One questioner read an excerpt from of one of Buchanan's columns that which said that "Women are not endowed by nature with the will and ambition to succeed in the modern world."

Although Buchanan admitted that this position was extreme and "could have been better stated," he said many of his past comments regarding issues like women and the Holocaust had been taken "remarkably out of context."

Still, several audience members hissed in protest.

One male audience member even stood up and asked the presidential hopeful for a date.

"Can I ask Shelly?" Buchanan quipped, referring to his wife who was seated in the front row.

Before the speech, a group of students from the Harvard Law School (HLS) and the Kennedy School of Government (KSG) distributed packets of press clippings to people entering the forum, in protest of Buchanan's speech.

"The articles focused on the things we find objectionable about Buchanan: his bigotry against blacks, gays, women and Jews," Avi M. Bell, a student at HLS, wrote in an e-mail message. "One article focused on his praise for Adolf Hitler and his associations with the movement to deny the Holocaust.
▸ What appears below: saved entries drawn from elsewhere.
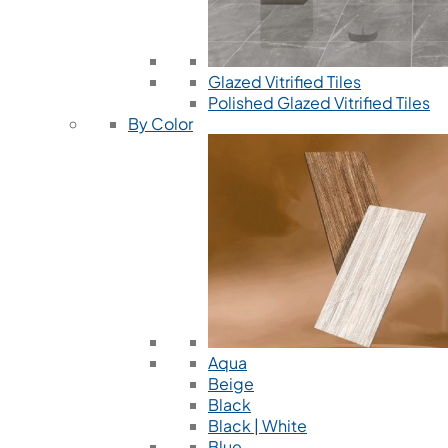
Glazed Vitrified Tiles
Polished Glazed Vitrified Tiles
By Color
Aqua
Beige
Black
Black | White
Blue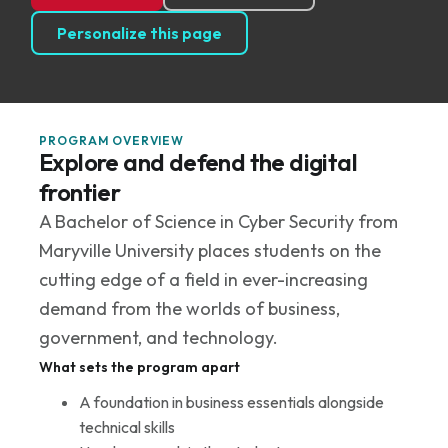
Personalize this page
PROGRAM OVERVIEW
Explore and defend the digital
frontier
A Bachelor of Science in Cyber Security from
Maryville University places students on the
cutting edge of a field in ever-increasing
demand from the worlds of business,
government, and technology.
What sets the program apart
A foundation in business essentials alongside
technical skills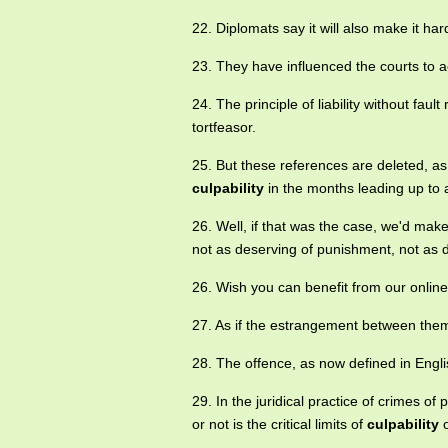
22. Diplomats say it will also make it ha
23. They have influenced the courts to 
24. The principle of liability without faul
tortfeasor.
25. But these references are deleted, a
culpability
in the months leading up to a
26. Well, if that was the case, we'd mak
not as deserving of punishment, not as 
26. Wish you can benefit from our onlin
27. As if the estrangement between th
28. The offence, as now defined in Engl
29. In the juridical practice of crimes o
or not is the critical limits of
culpability
o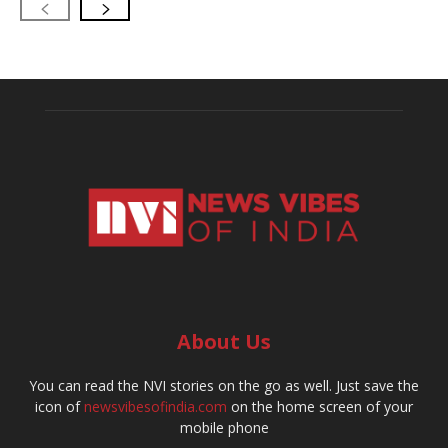
About Us
You can read the NVI stories on the go as well. Just save the
icon of
newsvibesofindia.com
on the home screen of your
mobile phone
Another was an article by Buchanan from last year in which he wrote that Harvard has too many non-whites and non-Christians and that action must be taken to rectify the problem."

Helen Springut '03, who watched the event, said her fellow audience members were right to criticize Buchanan for his past statements and said she felt some of his current political opinions were just as disturbing.

"People attacked him for things like his position on women and the Holocaust about which he deserves to be picked on," she said. "But they are in the past. Things like his strict isolationist and economic policies are just as scary but were overshadowed by his sensationalist issues."

Prominent Reform Party member, Marxist and national Buchanan co-chair Lenora Fulani made the trip to Harvard to watch Buchanan's speech yesterday.

Fulani, who is black, said that while she disagrees with him on social issues, she will support him if he becomes the official Reform Party candidate in the 2000 election.

"He's not going to become president," she said. "This is not about a candidate's vote. A vote for the Reform Party lets Americans have a choice in the political process."

Fulani said that yesterday's speech was the first time that Buchanan specifically outlined his plan for campaign finance reform, calling for a ban on "soft" money.

Buchanan said donations should come from individuals, rather than large special interest corporations.

"There is an independent movement in America to clean up or clean out Washington," he said.

After the speech, Alan K. Simpson, director of the Institute of Politics (IOP) and a former Republican senator from Wyoming, said Buchanan's presence in the election, even as a third party candidate, will hurt Bush more than Gore

"I think [Buchanan] wants to keep himself in the limelight for his own personal needs," Simpson said. "But if he loves the Republican party as much as he said he did he's sure going to hurt it when he gets in this race. He will take many more votes from Bush than he will from Gore."